**WORK INSTRUCTIONS:**
Could you output the text of every item below line for line, leaving out the pictures?

**Dataset entries:**
■ ■ ■ ■

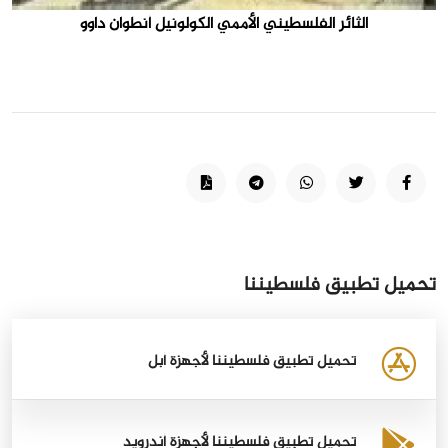
الثائر الفلسطيني الأممي الكولونيل أنطوان داوو
تحميل تطبيق فلسطيننا
تحميل تطبيق فلسطيننا لأجهزة أبل
تحميل تطبيق فلسطيننا لأجهزة أندرويد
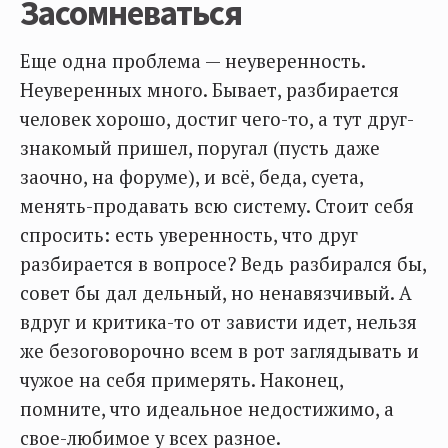
Засомневаться
Еще одна проблема — неуверенность.
Неуверенных много. Бывает, разбирается
человек хорошо, достиг чего-то, а тут друг-
знакомый пришел, поругал (пусть даже
заочно, на форуме), и всё, беда, суета,
менять-продавать всю систему. Стоит себя
спросить: есть уверенность, что друг
разбирается в вопросе? Ведь разбирался бы,
совет бы дал дельный, но ненавязчивый. А
вдруг и критика-то от зависти идет, нельзя
же безоговорочно всем в рот заглядывать и
чужое на себя примерять. Наконец,
помните, что идеальное недостижимо, а
свое-любимое у всех разное.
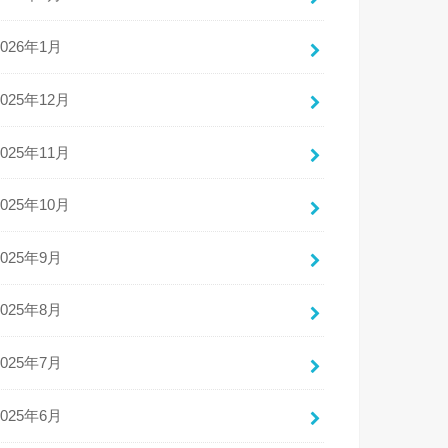
2026年1月
2025年12月
2025年11月
2025年10月
2025年9月
2025年8月
2025年7月
2025年6月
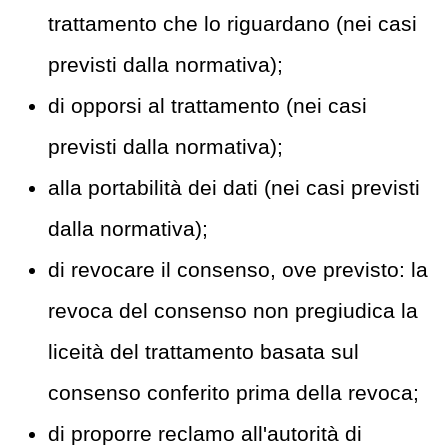
trattamento che lo riguardano (nei casi
previsti dalla normativa);
di opporsi al trattamento (nei casi
previsti dalla normativa);
alla portabilità dei dati (nei casi previsti
dalla normativa);
di revocare il consenso, ove previsto: la
revoca del consenso non pregiudica la
liceità del trattamento basata sul
consenso conferito prima della revoca;
di proporre reclamo all'autorità di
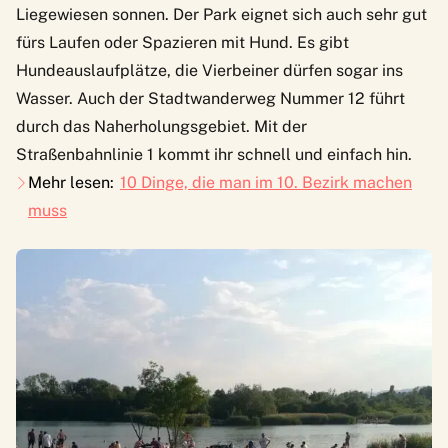
Liegewiesen sonnen. Der Park eignet sich auch sehr gut
fürs Laufen oder Spazieren mit Hund. Es gibt
Hundeauslaufplätze, die Vierbeiner dürfen sogar ins
Wasser. Auch der Stadtwanderweg Nummer 12 führt
durch das Naherholungsgebiet. Mit der
Straßenbahnlinie 1 kommt ihr schnell und einfach hin.
Mehr lesen:
10 Dinge, die man im 10. Bezirk machen
muss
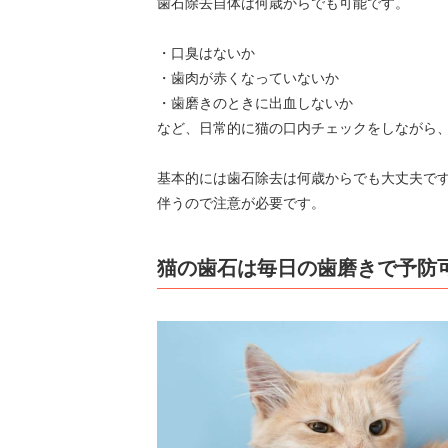
歯石除去自体は何歳からでも可能です。
・口臭はないか
・歯肉が赤くなっていないか
・歯磨きのときに出血しないか
など、日常的に猫の口内チェックをしながら
基本的には歯石除去は何歳からでも大丈夫で
伴うので注意が必要です。
猫の歯石は毎日の歯磨きで予防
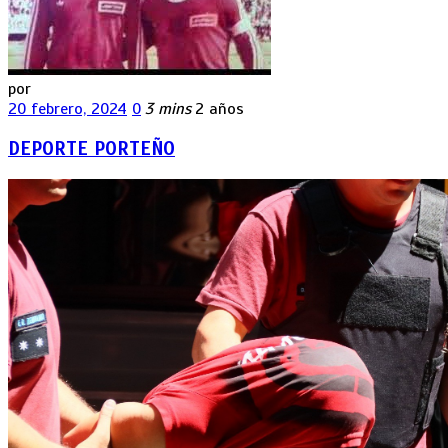
por
20 febrero, 2024
0
3 mins
2 años
DEPORTE PORTEÑO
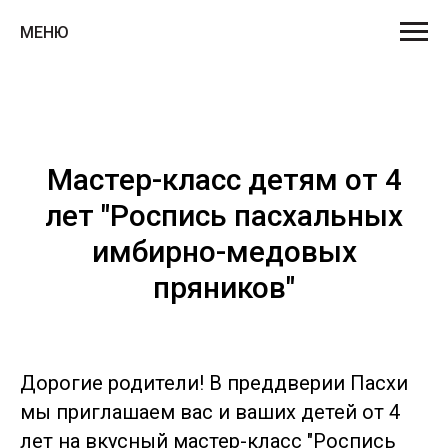
МЕНЮ
Мастер-класс детям от 4
лет "Роспись пасхальных
имбирно-медовых
пряников"
Дорогие родители! В преддверии Пасхи
мы приглашаем вас и ваших детей от 4
лет на вкусный мастер-класс "Роспись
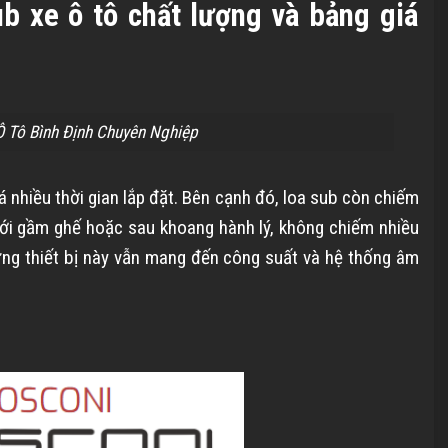
b xe ô tô chất lượng và bảng giá
 Tô Bình Định Chuyên Nghiệp
á nhiều thời gian lắp đặt. Bên cạnh đó, loa sub còn chiếm
ưới gầm ghế hoặc sau khoang hành lý, không chiếm nhiều
ưng thiết bị này vẫn mang đến công suất và hệ thống âm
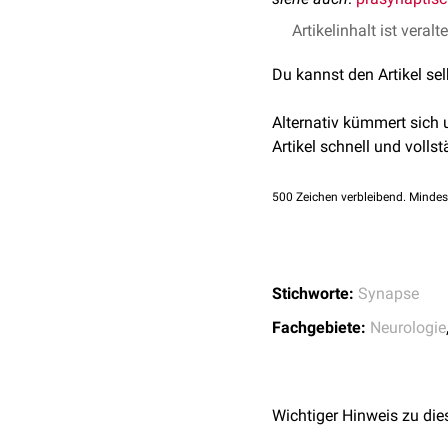
Artikelinhalt ist veralt
Du kannst den Artikel se
Alternativ kümmert sich
Artikel schnell und vollst
500
Zeichen verbleibend. Mindes
Stichworte:
Synapse
Fachgebiete:
Neurologie
Wichtiger Hinweis zu die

■ ■ ■ ■

**ANSWER TO THIS PROBLEM:**
الثائر الفلسطيني الأممي الكولونيل أنطوان داوو
تحميل تطبيق فلسطيننا
تحميل تطبيق فلسطيننا لأجهزة أبل
تحميل تطبيق فلسطيننا لأجهزة أندرويد
Засомневаться
Еще одна проблема — неуверенность.
Неуверенных много. Бывает, разбирается
человек хорошо, достиг чего-то, а тут друг-
знакомый пришел, поругал (пусть даже
заочно, на форуме), и всё, беда, суета,
менять-продавать всю систему. Стоит себя
спросить: есть уверенность, что друг
разбирается в вопросе? Ведь разбирался бы,
совет бы дал дельный, но ненавязчивый. А
вдруг и критика-то от зависти идет, нельзя
же безоговорочно всем в рот заглядывать и
чужое на себя примерять. Наконец,
помните, что идеальное недостижимо, а
свое-любимое у всех разное.
2026年1月
2025年12月
2025年11月
2025年10月
2025年9月
2025年8月
2025年7月
2025年6月
trattamento che lo riguardano (nei casi
previsti dalla normativa);
di opporsi al trattamento (nei casi
previsti dalla normativa);
alla portabilità dei dati (nei casi previsti
dalla normativa);
di revocare il consenso, ove previsto: la
revoca del consenso non pregiudica la
liceità del trattamento basata sul
consenso conferito prima della revoca;
di proporre reclamo all'autorità di
Liegewiesen sonnen. Der Park eignet sich auch sehr gut
fürs Laufen oder Spazieren mit Hund. Es gibt
Hundeauslaufplätze, die Vierbeiner dürfen sogar ins
Wasser. Auch der Stadtwanderweg Nummer 12 führt
durch das Naherholungsgebiet. Mit der
Straßenbahnlinie 1 kommt ihr schnell und einfach hin.
Mehr lesen:
10 Dinge, die man im 10. Bezirk machen
muss
歯石除去自体は何歳からでも可能です。
・口臭はないか
・歯肉が赤くなっていないか
・歯磨きのときに出血しないか
など、日常的に猫の口内チェックをしながら
基本的には歯石除去は何歳からでも大丈夫で
伴うので注意が必要です。
猫の歯石は毎日の歯磨きで予防
por
20 febrero, 2024
0
3 mins
2 años
DEPORTE PORTEÑO
МЕНЮ
Мастер-класс детям от 4
лет "Роспись пасхальных
имбирно-медовых
пряников"
Дорогие родители! В преддверии Пасхи
мы приглашаем вас и ваших детей от 4
лет на вкусный мастер-класс "Роспись
b xe ô tô chất lượng và bảng giá
 Tô Bình Định Chuyên Nghiệp
á nhiều thời gian lắp đặt. Bên cạnh đó, loa sub còn chiếm
ưới gầm ghế hoặc sau khoang hành lý, không chiếm nhiều
ưng thiết bị này vẫn mang đến công suất và hệ thống âm
Artikelinhalt ist veralt
Du kannst den Artikel se
Alternativ kümmert sich
Artikel schnell und vollst
500
Zeichen verbleibend. Mindes
Stichworte:
Synapse
Fachgebiete:
Neurologie
Wichtiger Hinweis zu die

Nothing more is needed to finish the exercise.